Cuba Gooding Jr.'s rape accuser cites E. Jean Carroll's case against Trump, saying other alleged victims should testify
Cuba Gooding Jr. is set to face a civil trial next month over a rape allegation.
His accuser wants a judge to allow four other women testify about being sexually assaulted by Gooding Jr.
The actor's lawyers say the women's stories aren't similar enough to be allowed at trial.
Cuba Gooding Jr.'s rape accuser is fighting to get a judge to allow four other women who say they were also sexually assaulted by the actor to testify at his upcoming trial. If she's victorious, she'll have E. Jean Carroll to thank.
An anonymous woman, referred to as Jane Doe in court documents, is suing Gooding Jr. for gender-motivated violence, claiming the actor raped her in a New York City hotel room in August 2020. Gooding Jr. has denied the allegation and a trial is scheduled for next month in Manhattan federal court.
In court filings on Tuesday, both sides made their arguments on whether or not the four other women who have accused Gooding Jr. of sexual misconduct should be allowed to take the stand.
Kelsey Harbert, Remona Biddle-Jackson, Shannon Lunsford, and an anonymous fourth woman — identified in court documents as Jane Doe #2 — all claim that Gooding Jr. inappropriately touched them in public places.
Jane Doe's lawyers heavily cite the case law in E. Jean Carroll's recently successful defamation and battery lawsuit against former President Donald Trump as basis for why the four women should get to tell their stories.

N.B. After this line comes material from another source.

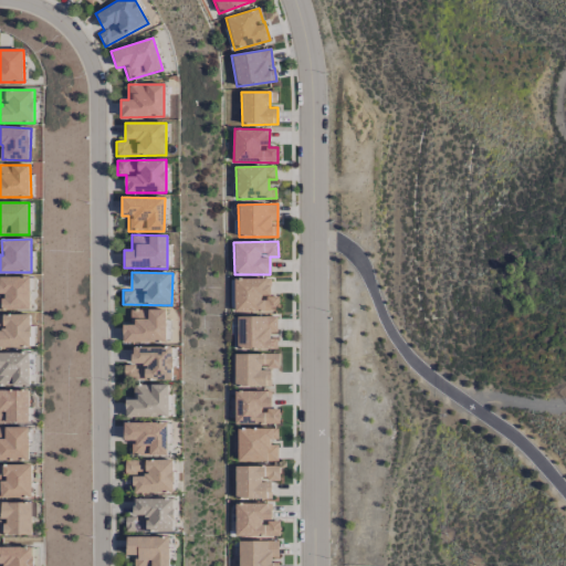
[(31,276),(0,276),(0,294),(2,294),(3,310),(31,310),(31,276)]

Carroll's lawsuit stemmed from the claim that Trump raped Carroll in a Bergdorf Goodman changing room in the mid-1990s. The judge allowed two other women to testify in the case about experiencing similar behavior from Trump. Natasha Stoynoff testified about Trump forcibly kissing her at Mar-a-Lago, and Jessica Leeds said Trump sexually assaulted her on a flight from Texas to New York.

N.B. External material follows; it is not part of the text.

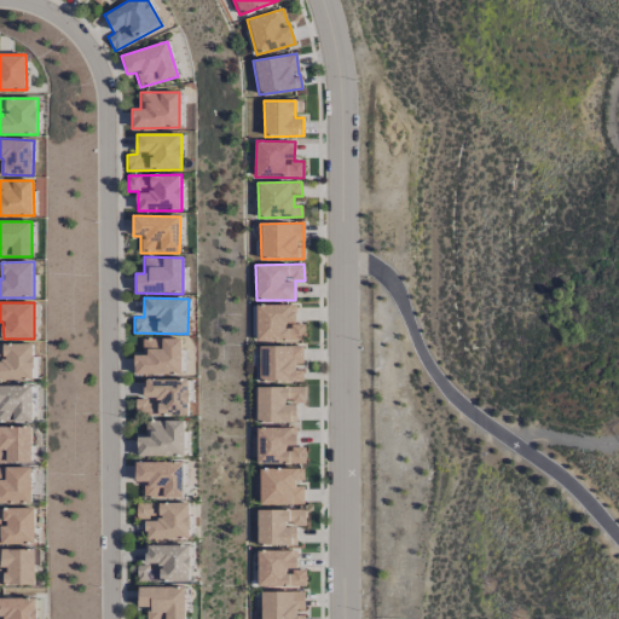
[(295,305),(256,305),(255,341),(304,341),(304,324),(295,324),(295,305)]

But Gooding Jr.'s lawyers said that in this case, the stories of the plaintiff and the four other women aren't similar enough to warrant the others testifying.
Gooding Jr.'s lawyers says one of the big differences between Doe's claim and the other four women's claims is that Doe says she was attacked in private, while the other encounters with the other women happened in public spaces.
"Though Plaintiff and Defendant unquestionably met, drank, and flirted with one another in a public downtown bar and lounge, Plaintiff has not alleged that Defendant ever touched her inappropriately while they were out in public," Gooding Jr.'s lawyers wrote.
Doe's lawyers countered that argument in court filings on Monday, drawing specific attention to the judge's ruling in Carroll, which downplayed the differences in location for the three alleged assaults by Trump — on an airplane, in his home, and in a department store — and gave more weight to the common theme the three women reported. In each of those cases, Trump was accused of suddenly getting sexually aggressive after meetings that were at first friendly and benign.
"In finding similarity sufficient to allow both women to testify, the court emphasized that '[i]n each case, the alleged victim claims that [the defendant] suddenly attacked her sexually,' and minimized the fact that one was done in private whereas the other was done in public," Doe's lawyers wrote on Monday. "The same circumstances exist here."
The trial is set to start eight months after Gooding Jr. pleaded guilty to a misdemeanor count of forcible touching in Manhattan criminal court, and was handed down a sentence that allowed him to evade any jail time.
That case was based on allegations that he inappropriately touched three women at new York nightclubs in 2018 and 2019, according to the Manhattan District Attorney's Office.